Pixel Pals was a popular feature; according to Selig, it made 40 percent of his revenue after its introduction to Apollo. It was later spun off into its own app, which received a major 2.0 update in September 2023 that introduced additional game elements. An update following Apollo's shutdown added the ability to transfer characters to the standalone app.

==Development==
A majority of the app was written in Swift, with some elements written in Objective-C. The server components were written in Go. Selig recommended Swift to newcomers and called it an "absolute dream to program in".

Due to Selig's familiarity with Apple, the app was known for quickly supporting Apple's latest software APIs and technologies. It supported system features such as Safari View Controller, Taptic Engine, and 3D Touch. Selig wanted the app to feel like "a really great first class citizen of iOS".

===Planned iPad and macOS versions===
The Apollo app was a universal app that supported iPad from release, but with no special enhancements for the larger screen. Selig had plans to take the iPad version "to the next level", but this never materialised before the app's discontinuation.

==Reception==
Lifehacker said the app was "so elegant Apple might have imagined it themselves" and called it the best Reddit app of 2022, praising added features over the official app like URL previews and GIF scrubbing. Vice called it the best Reddit app in 2023. Joe Rossignol of MacRumors called it "beautiful, modern, and fast" and called the media viewer "impressive".

Sarah Perez of TechCrunch called it "beautifully designed" and praised the "thoughtfulness" behind its design. She said that newcomers to Reddit would appreciate the app's ease-of-use and called the app a "labor of love". TechRadar praised its speed and "streamlined design" in comparison to the official app. Ryan Christoffel of MacStories praised its speed and use of iOS design elements, saying they would make the app feel "instantly familiar" to iOS users.

Apollo was featured by Apple several times in promotional material for iOS and its App Store, including during its WWDC 2022 and 2023 keynotes, the latter being less than a month prior to Apollo's shutdown.
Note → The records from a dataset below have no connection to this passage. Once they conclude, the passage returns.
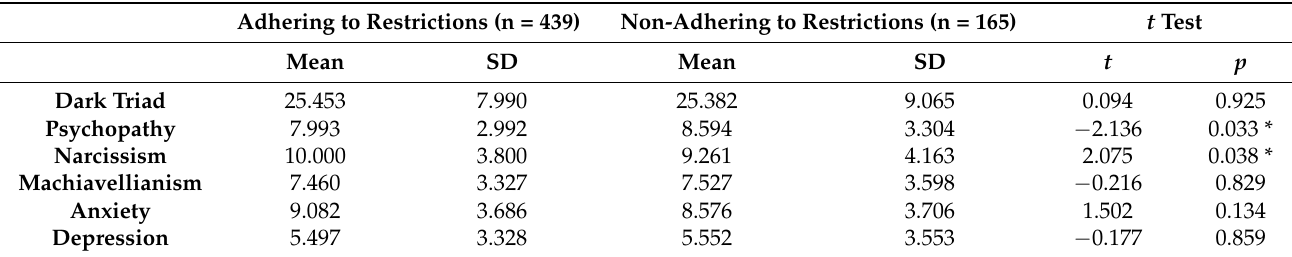
Table 3. Differences between people declaring adherence to recommendations related to restricting leaving home and those who do not.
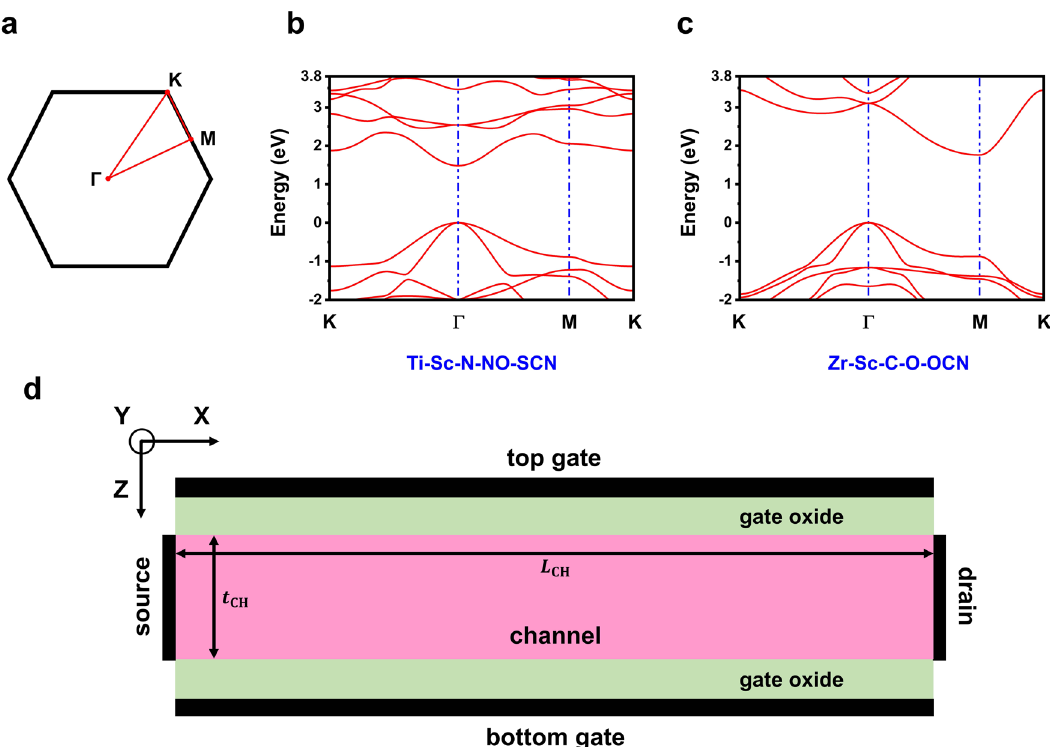
Fig. 4 Electronic properties and device schematic. a 2D hexagonal fi rst Brillouin Zone (BZ) of MXene semiconducting materials. Γ , M, and K are the high symmetry points of the BZ. b The HSE band structure of Ti-Sc-N-NO-SCN. VBM and CBM are located at Γ and exhibit isotropic dispersion. c The HSE band structure of Zr-Sc-C-O-OCN. VBM is located at Γ and has isotropic dispersion, while CBM is located at M, and the dispersion is anisotropic. d Schematic of the cross-sectional (x-z plane) view of the proposed SB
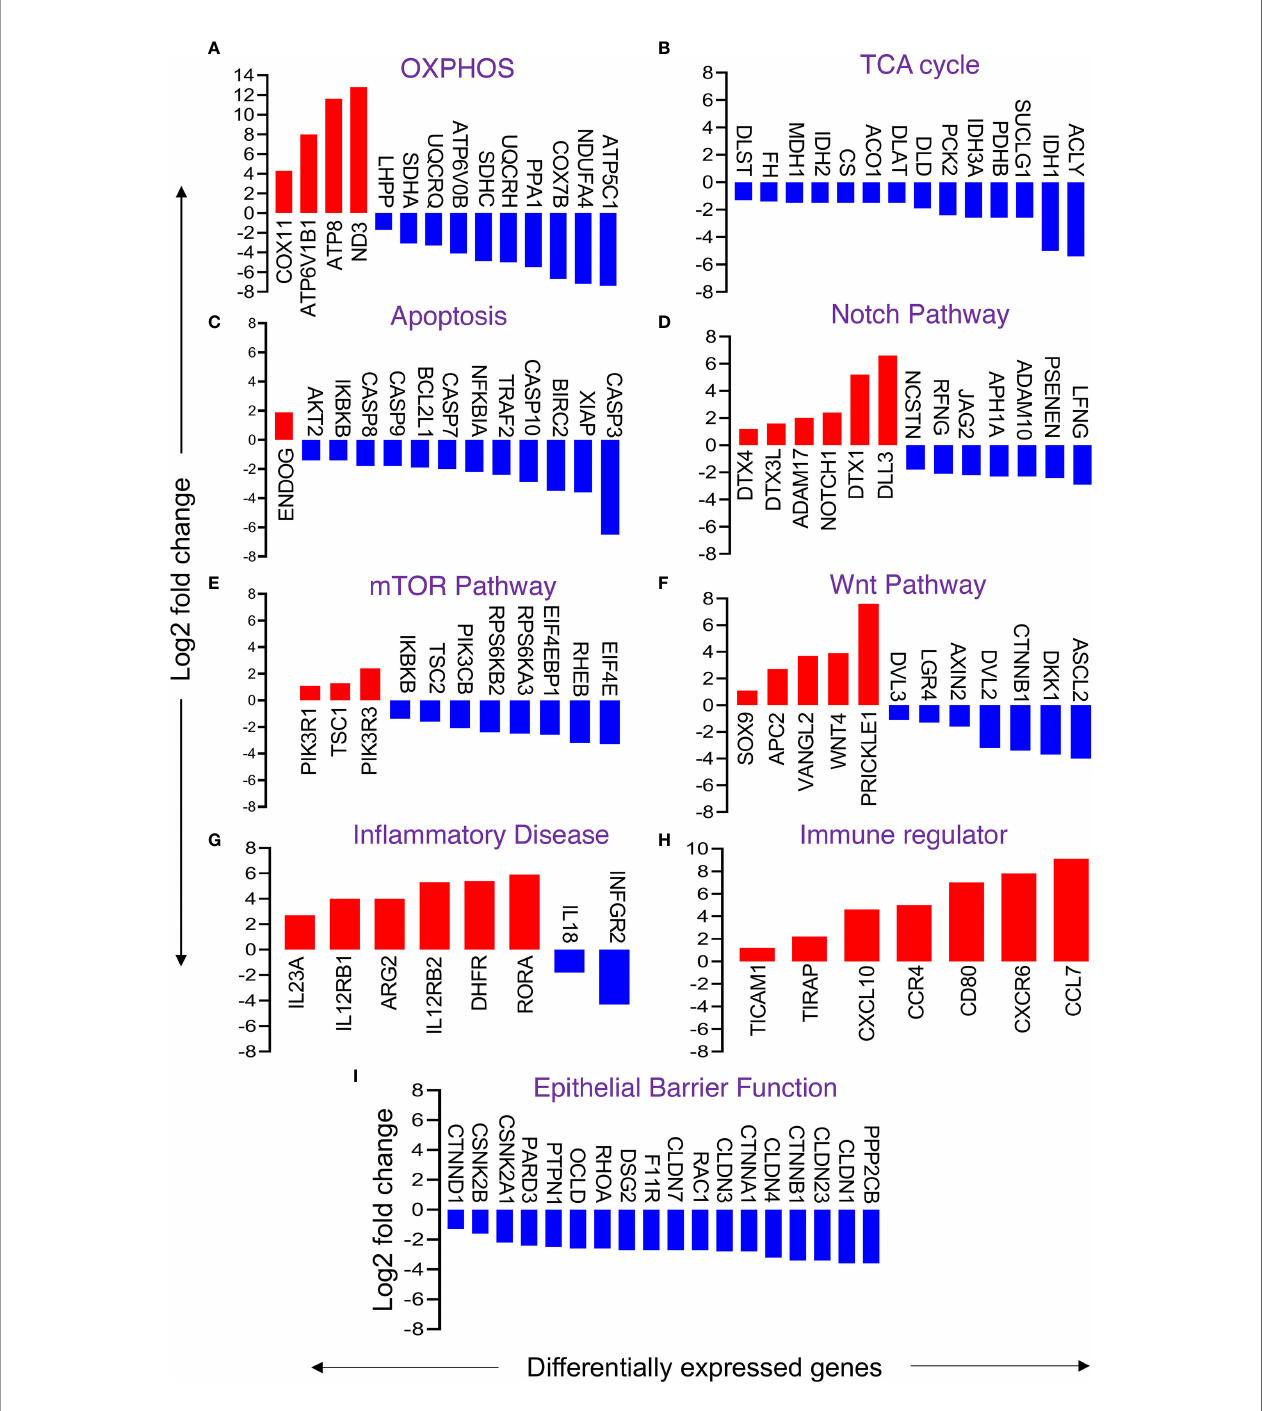
FIGURE 6 | Changes in selective gene expression of primary enteroids isolated from chronically SIV-infected RhMs when compared to SIV-uninfected RhMs . Representative differentially expressed genes responsible for oxidative phosphorylation (OXPHOS) (A) , TCA cycle (B) , apoptosis (C) , Notch pathway (D) , mTOR pathway (E) , Wnt pathway (F) , in fl ammatory disease (G) , immune regulator (H) , and gut epithelial barrier function (I) are shown. Log(2) fold change in gene expression for upregulated and downregulated genes are shown by red and blue bars,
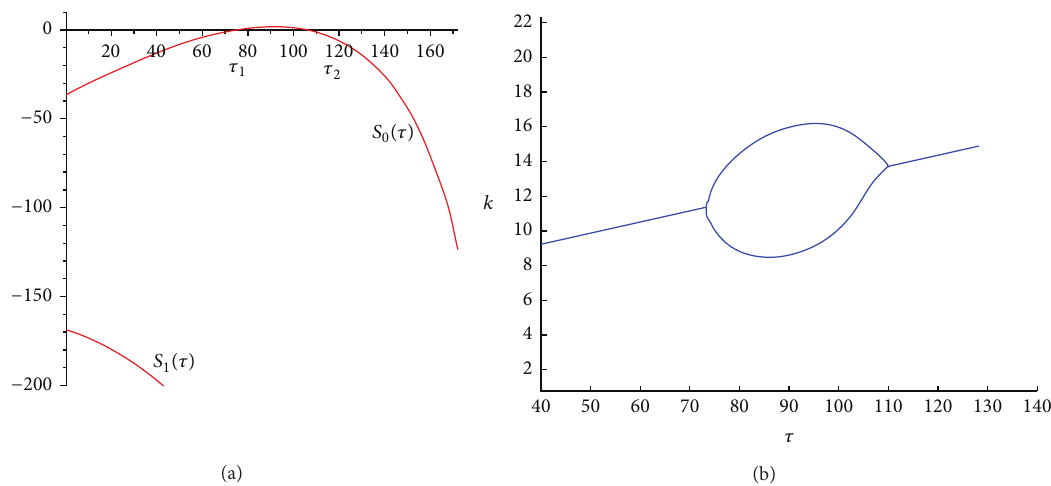
Figure 1: (a) Graph of stability switch in terms of time delay for the system (3). 𝜏 1 ≅ 74.22 , 𝜏 2 ≅ 106.43 ; (b) bifurcation diagram.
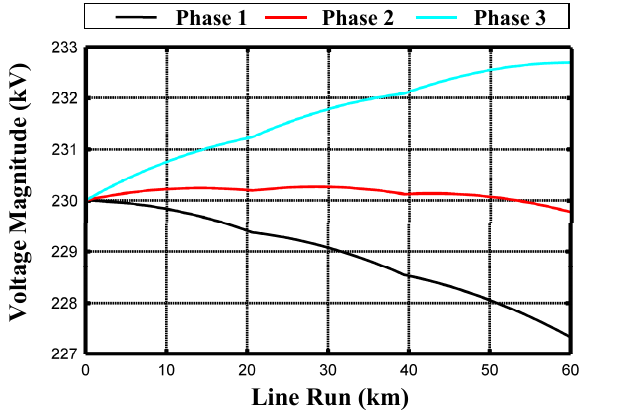
Figure 15. Phase voltage magnitudes along the compensated single-circuit cable in CB without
It also received an "editor's choice" badge on the App Store in January 2021.

===Popularity===
Apollo was one of the most popular third-party Reddit apps on iOS. In October 2021, Selig said that Apollo had "several hundred thousand users".

Selig said that the app had approximately 1.3 to 1.5 million monthly active users, 7 billion API requests per month, and about 900,000 daily active users at the time of its discontinuation. According to third-party estimates, Apollo had close to 5 million global installs.